The president avoided a direct question about whether he would consider reappointing Bernanke. But the interview, taken together with recent comments by Bernanke, reinforces a growing expectation that the administration plans to nominate a new Fed chairman later this year. The nomination would need Senate approval. Only three people have held the position in the last 30 years, and the Obama administration has an opportunity to put a Democrat atop the central bank for the first time since the resignation of Paul Volcker in the late 1980s.

Janet Yellen, the Fed’s vice chairwoman, is widely regarded as a leading candidate. She would become the first woman to head the Fed or any other major central bank.
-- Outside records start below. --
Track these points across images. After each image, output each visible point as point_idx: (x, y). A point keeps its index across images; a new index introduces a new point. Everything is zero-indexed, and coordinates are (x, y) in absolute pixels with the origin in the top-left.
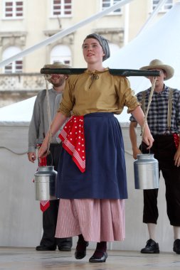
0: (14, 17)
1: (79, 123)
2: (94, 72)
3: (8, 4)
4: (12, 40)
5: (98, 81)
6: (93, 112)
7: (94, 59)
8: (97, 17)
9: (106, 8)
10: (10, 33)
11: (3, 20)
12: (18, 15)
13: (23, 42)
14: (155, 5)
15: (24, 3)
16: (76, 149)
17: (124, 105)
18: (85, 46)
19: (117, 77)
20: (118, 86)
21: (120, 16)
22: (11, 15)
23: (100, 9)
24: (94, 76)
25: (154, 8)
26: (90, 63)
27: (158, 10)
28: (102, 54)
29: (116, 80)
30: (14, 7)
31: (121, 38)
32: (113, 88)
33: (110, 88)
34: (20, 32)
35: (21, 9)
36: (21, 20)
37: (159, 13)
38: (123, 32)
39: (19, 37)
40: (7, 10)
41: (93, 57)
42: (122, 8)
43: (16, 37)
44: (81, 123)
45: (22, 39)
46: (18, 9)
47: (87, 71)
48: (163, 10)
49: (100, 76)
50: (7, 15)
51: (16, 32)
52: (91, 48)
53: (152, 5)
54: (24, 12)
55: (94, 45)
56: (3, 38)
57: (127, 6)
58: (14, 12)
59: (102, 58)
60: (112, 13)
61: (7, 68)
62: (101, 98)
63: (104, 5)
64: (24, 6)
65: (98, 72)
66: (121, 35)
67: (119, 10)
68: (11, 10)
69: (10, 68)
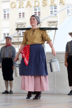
0: (22, 18)
1: (28, 47)
2: (34, 29)
3: (20, 13)
4: (21, 25)
5: (35, 32)
6: (33, 44)
7: (33, 24)
8: (49, 17)
9: (52, 14)
10: (20, 23)
11: (18, 19)
12: (23, 17)
13: (24, 26)
14: (68, 13)
15: (25, 13)
16: (26, 57)
17: (45, 41)
18: (31, 19)
19: (42, 31)
20: (42, 34)
21: (56, 17)
22: (21, 17)
23: (50, 15)
24: (34, 31)
25: (67, 14)
26: (32, 26)
27: (69, 15)
28: (37, 23)
29: (42, 32)
30: (22, 14)
31: (57, 24)
32: (41, 35)
33: (39, 35)
34: (23, 23)
35: (24, 15)
36: (24, 19)
37: (69, 16)
38: (57, 22)
39: (23, 24)
40: (19, 15)
41: (33, 23)
42: (57, 14)
43: (22, 24)
44: (29, 48)
45: (24, 25)
46: (23, 15)
47: (31, 29)
48: (71, 15)
49: (36, 30)
50: (19, 17)
51: (22, 23)
52: (32, 20)
53: (67, 13)
54: (25, 16)
55: (34, 19)
56: (18, 24)
57: (59, 13)
58: (22, 16)
59: (37, 24)
60: (54, 16)
61: (19, 34)
62: (36, 39)
63: (51, 13)
64: (25, 14)
65: (35, 29)
66: (57, 23)
67: (56, 15)
68: (21, 15)
69: (20, 34)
Other possible candidates include two former Obama advisers, Timothy F. Geithner and Lawrence Summers, and Roger Ferguson Jr., former Fed vice chairman.

Bernanke will probably face another round of questions about his plans at a news conference Wednesday, following the end of a two-day meeting of the Fed’s policy-making committee.

He has said that he will not attend an annual summer conference in Jackson Hole, Wyo., the first time in 25 years that the Fed chairman has skipped the event. And Bernanke, who has made a point throughout his tenure of pushing back against the cult of personality that enshrouded some of his predecessors, emphasized in March that he saw no need to stay until the Fed’s stimulus campaign is over.

“I don’t think that I’m the only person in the world who can manage the exit” from the Fed’s current policies, Bernanke said.